シカゴ市のNeighborhood Opportunity Bonus制度:長期視点で都市の個性と価値に着目した再生策

都市再生に求められる長期視点と地域性

都市経営を考える上で重要なのは、短期的な収益や効率にとどまらず、中長期的な視点で地域固有の文化や都市としての個性を育むことである。目先の利益を追求するだけの開発は、街の魅力や持続的な成長力を損なう危険がある。むしろ地域コミュニティの活力や歴史・文化資産を尊重し、都市全体の質を高めることが将来にわたる持続可能な発展につながる。

このような考え方に基づき、米国シカゴ市が導入したネイバーフッド・オポチュニティ・ボーナス制度 (Neighborhood Opportunity Bonus)は、都市の開発利益を広く市内に還元する先駆的な仕組みとして注目される。

制度の概要と目的

2016年にシカゴ市議会で制定された本制度は、ダウンタウンでの開発利益を周縁部の地域振興に再配分する都市再生手法である。大型開発を行うデベロッパーは、通常の規制を超える床面積ボーナスを得る代わりに市へ拠出金を支払う。拠出金の算定方法は「余剰床面積1平方フィートにつき、建築可能地の中央値価格の80%」と定められ、金銭拠出を通じて公平かつ透明な運用が担保されている。

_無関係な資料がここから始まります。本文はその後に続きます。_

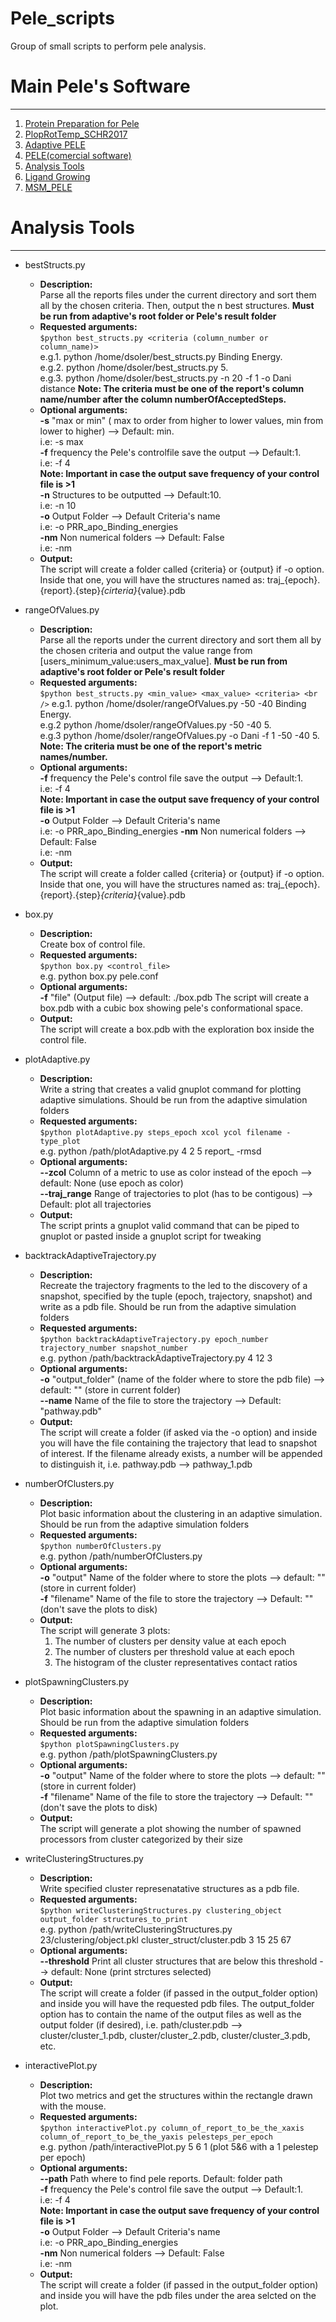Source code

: # Pele_scripts
Group of small scripts to perform pele analysis.

# Main Pele's Software
-------------------------------
1) [Protein Preparation for Pele](https://github.com/Jelisa/mut-prep4pele)
2) [PlopRotTemp_SCHR2017](https://github.com/miniaoshi/PlopRotTemp_S_2017)
3) [Adaptive PELE](https://github.com/AdaptivePELE/AdaptivePELE)
4) [PELE(comercial software)](https://pele.bsc.es/pele.wt)
5) [Analysis Tools](https://github.com/miniaoshi/Pele_scripts)
6) [Ligand Growing](https://github.com/miniaoshi/Ligand_growing)
7) [MSM_PELE](https://github.com/miniaoshi/MSM_PELE)

# Analysis Tools
-------------------
- bestStructs.py
    - **Description:**  <br />
    Parse all the reports files under the current directory and sort them all by the chosen criteria. Then, output the n best structures. **Must be run from adaptive's root folder or Pele's result folder**
    - **Requested arguments:** <br />
    `$python best_structs.py <criteria (column_number or column_name)>` <br />
    e.g.1. python /home/dsoler/best_structs.py Binding Energy. <br />
    e.g.2. python /home/dsoler/best_structs.py 5. <br />
    e.g.3. python /home/dsoler/best_structs.py -n 20 -f 1 -o Dani distance
    **Note: The criteria must be one of the report's column name/number after the column numberOfAcceptedSteps.**
    - **Optional arguments:** <br />
    **-s** "max or min" ( max to order from higher to lower values, min from lower to higher) --> Default: min. <br />
    i.e: -s max<br />
    **-f** frequency the Pele's controlfile save the output --> Default:1. <br />
    i.e: -f 4 <br />
    **Note: Important in case the output save frequency of your control file is >1** <br />
    **-n** Structures to be outputted --> Default:10. <br />
    i.e: -n 10<br />
    **-o** Output Folder --> Default Criteria's name <br />
    i.e: -o PRR_apo_Binding_energies <br />
    **-nm** Non numerical folders --> Default: False <br />
    i.e: -nm
    - **Output:** <br />
    The script will create a folder called {criteria} or {output} if -o option. Inside that one, you will have the structures named as: traj_{epoch}.{report}.{step}_{cirteria}_{value}.pdb


- rangeOfValues.py
    - **Description:**  <br />
    Parse all the reports under the current directory and sort them all by the chosen criteria and output the value range from [users_minimum_value:users_max_value]. **Must be run from adaptive's root folder or Pele's result folder**
    - **Requested arguments:** <br />
    `$python best_structs.py <min_value> <max_value> <criteria> <br />`
    e.g.1. python /home/dsoler/rangeOfValues.py -50 -40 Binding Energy. <br />
    e.g.2 python /home/dsoler/rangeOfValues.py -50 -40 5. <br />
    e.g.3 python /home/dsoler/rangeOfValues.py -o Dani -f 1 -50 -40 5. <br />
    **Note: The criteria must be one of the report's metric names/number.**
    - **Optional arguments:** <br />
    **-f** frequency the Pele's control file save the output --> Default:1. <br />
    i.e: -f 4 <br />
    **Note: Important in case the output save frequency of your control file is >1** <br />
    **-o** Output Folder --> Default Criteria's name <br />
    i.e: -o PRR_apo_Binding_energies
    **-nm** Non numerical folders --> Default: False <br />
    i.e: -nm
    - **Output:** <br />
    The script will create a folder called {criteria} or {output} if -o option. Inside that one, you will have the structures named as: traj_{epoch}.{report}.{step}_{criteria}_{value}.pdb
	
- box.py
    - **Description:**  <br />
    Create box of control file.
    - **Requested arguments:** <br />
    `$python box.py <control_file>` <br />
    e.g. python box.py pele.conf
    - **Optional arguments:** <br />
    **-f** "file" (Output file) --> default: ./box.pdb
	The script will create a box.pdb with a cubic box showing pele's conformational space.
    - **Output:** <br />
    The script will create a box.pdb with the exploration box inside the control file.

- plotAdaptive.py
    - **Description:**  <br />
     Write a string that creates a valid gnuplot command for plotting adaptive
     simulations. Should be run from the adaptive simulation folders
    - **Requested arguments:** <br />
    `$python plotAdaptive.py steps_epoch xcol ycol filename -type_plot` <br />
    e.g. python /path/plotAdaptive.py 4 2 5 report_ -rmsd
    - **Optional arguments:** <br />
    **--zcol** Column of a metric to use as color instead of the epoch --> default: None (use epoch as color) <br />
    **--traj_range** Range of trajectories to plot (has to be contigous) --> Default: plot all trajectories
    - **Output:** <br />
	The script prints a gnuplot valid command that can be piped to gnuplot or pasted inside a gnuplot script for tweaking

- backtrackAdaptiveTrajectory.py
    - **Description:**  <br />
     Recreate the trajectory fragments to the led to the discovery of a snapshot, specified by the tuple (epoch, trajectory, snapshot) and write as a pdb file. Should be run from the adaptive simulation folders
    - **Requested arguments:** <br />
    `$python backtrackAdaptiveTrajectory.py epoch_number trajectory_number snapshot_number` <br />
    e.g. python /path/backtrackAdaptiveTrajectory.py 4 12 3
    - **Optional arguments:** <br />
    **-o** "output_folder" (name of the folder where to store the pdb file) --> default: "" (store in current folder) <br />
    **--name** Name of the file to store the trajectory --> Default: "pathway.pdb"
    - **Output:** <br />
	The script will create a folder (if asked via the -o option) and inside you will have the file containing the trajectory that lead to snapshot of interest. If the filename already exists, a number will be appended to distinguish it, i.e. pathway.pdb --> pathway_1.pdb

- numberOfClusters.py
    - **Description:**  <br />
     Plot basic information about the clustering in an adaptive simulation. Should be run from the adaptive simulation folders
    - **Requested arguments:** <br />
    `$python numberOfClusters.py` <br />
    e.g. python /path/numberOfClusters.py
    - **Optional arguments:** <br />
    **-o** "output" Name of the folder where to store the plots --> default: "" (store in current folder) <br />
    **-f** "filename" Name of the file to store the trajectory --> Default: "" (don't save the plots to disk)
    - **Output:** <br />
	The script will generate 3 plots: 
        1. The number of clusters per density value at each epoch  
        2. The number of clusters per threshold value at each epoch 
        3. The histogram of the cluster representatives contact ratios

- plotSpawningClusters.py
    - **Description:**  <br />
     Plot basic information about the spawning in an adaptive simulation. Should be run from the adaptive simulation folders
    - **Requested arguments:** <br />
    `$python plotSpawningClusters.py` <br />
    e.g. python /path/plotSpawningClusters.py
    - **Optional arguments:** <br />
    **-o** "output" Name of the folder where to store the plots --> default: "" (store in current folder) <br />
    **-f** "filename" Name of the file to store the trajectory --> Default: "" (don't save the plots to disk)
    - **Output:** <br />
	The script will generate a plot showing the number of spawned processors
    from cluster categorized by their size 

- writeClusteringStructures.py
    - **Description:**  <br />
     Write specified cluster represenatative structures as a pdb file.
    - **Requested arguments:** <br />
    `$python writeClusteringStructures.py clustering_object output_folder structures_to_print` <br />
    e.g. python /path/writeClusteringStructures.py 23/clustering/object.pkl cluster_struct/cluster.pdb 3 15 25 67
    - **Optional arguments:** <br />
    **--threshold** Print all cluster structures that are below this threshold --> default: None (print strctures selected) <br />
    - **Output:** <br />
	The script will create a folder (if passed in the output_folder option) and inside you will have the requested pdb files. The output_folder option has to contain the name of the output files as well as the output folder (if desired), i.e. path/cluster.pdb --> cluster/cluster_1.pdb, cluster/cluster_2.pdb, cluster/cluster_3.pdb, etc.

- interactivePlot.py
    - **Description:**  <br />
     Plot two metrics and get the structures within the rectangle drawn with the mouse.
    - **Requested arguments:** <br />
    `$python interactivePlot.py column_of_report_to_be_the_xaxis column_of_report_to_be_the_yaxis pelesteps_per_epoch` <br />
    e.g. python /path/interactivePlot.py 5 6 1 (plot 5&6 with a 1 pelestep per epoch)
    - **Optional arguments:** <br />
    **--path** Path where to find pele reports. Default: folder path <br />
    **-f** frequency the Pele's control file save the output --> Default:1. <br />
    i.e: -f 4 <br />
    **Note: Important in case the output save frequency of your control file is >1** <br />
    **-o** Output Folder --> Default Criteria's name <br />
    i.e: -o PRR_apo_Binding_energies <br />
    **-nm** Non numerical folders --> Default: False <br />
    i.e: -nm
    - **Output:** <br />
    The script will create a folder (if passed in the output_folder option) and inside you will have the pdb files under the area selcted on the plot.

シカゴ市条例(17-4-1001「目的」)は、本制度の狙いを「開発業者に経済的インセンティブを与えつつ、地域経済の活性化、歴史的建造物の保存、市民生活の質向上を図ること」と明記している。単なる開発促進ではなく、都市の公益を高めることが中心に据えられている点が特徴である。

従来、シカゴ市の容積ボーナス制度は2004年の条例に基づき、ビルのセットバックやアトリウム、屋上庭園といった設計上の付帯設備を提供すれば容積緩和を認める方式であった。しかしそれらの付帯設備は公共的価値が疑わしいものも多く、本制度の導入によりそうした旧来のボーナス項目は廃止された。

仕組みと資金の流れ:都心開発から地域振興へ

開発業者からの拠出金は市の特別基金に集められ、その用途は条例で明確に区分されている。

拠出金の80%は「ネイバーフッド・オポチュニティ基金 (Neighborhood Opportunity Fund)」に充当され、シカゴ西部・南西部・南部の投資不足地域における商店街の復興プロジェクト支援に使われる。具体的には、食料品店やレストラン等の生活利便施設の新設・改装や、地域の文化施設・アートスペースの整備といった、地域に不足するサービスを補う事業が助成対象とされている。

次に10%は「ランドマーク基金 (Adopt-A-Landmark Fund)」に割り当てられ、歴史的建造物や文化的資産の保存・修復事業に充てられる。

残る10%は開発地周辺のインフラ改善のための「ローカルインパクト基金 (Local Impact Fund)」に配分され、公共交通施設の充実や歩道・街路樹整備、公園・公共空間の拡充などに用いられる。

これら三本立ての基金化の仕組みにより、都市部で生み出された富が広く市内の地域コミュニティへ波及し、商業活性化や歴史・文化資源の保全、生活環境の向上といった多面的な効果をもたらす設計になっている。

なお、本制度の適用対象はダウンタウン地区内の開発プロジェクトに限られる。これは、都心部は高密度化による追加負荷に耐えられること、加えて容積ボーナス拠出金を生み出すに強力な市場需要が集中しているという状況を踏まえたものである。一方、資金の投下先となる「指定投資地域」はシカゴ西部・南部を中心に市内約223平方キロメートルに及び、拠出金の原資が生み出されるダウンタウン地区を大きく上回る広範囲がカバーされている。

都市の個性と持続的発展を両立させるために

ネイバーフッド・オポチュニティ・ボーナス制度は、都市開発の経済的成果を公共の価値へと再投資する枠組みであり、短期的な合理性だけでなく長期的な都市の質的向上を志向した政策である。

従来の容積緩和では「どの活動を、どの水準で、どの期間行えば公共貢献と認められるか」という事前評価の難しさが課題であった。本制度は、容積ボーナスを金銭に転換し、基金化によって安定的に公共価値へ配分することで、この課題を克服している。

経済成長の恩恵を広く行き渡らせ地域文化を育む取り組みとして、日本においても、本制度は示唆に富む先例になると考えられる。

■参考資料:2023年度ネイバーフッド・オポチュニティ・ボーナス制度年次報告書

本コラム投稿者

池知貴大
IKEJI Takahiro

豪州の大学院でデスティネーション・マネジメントを学んだ後、都内のシンクタンクで観光地のまちづくりに携わる。現在は弁護士とシンクタンクにおける研究員として、文化・観光・まちづくりが交差する領域をサポート。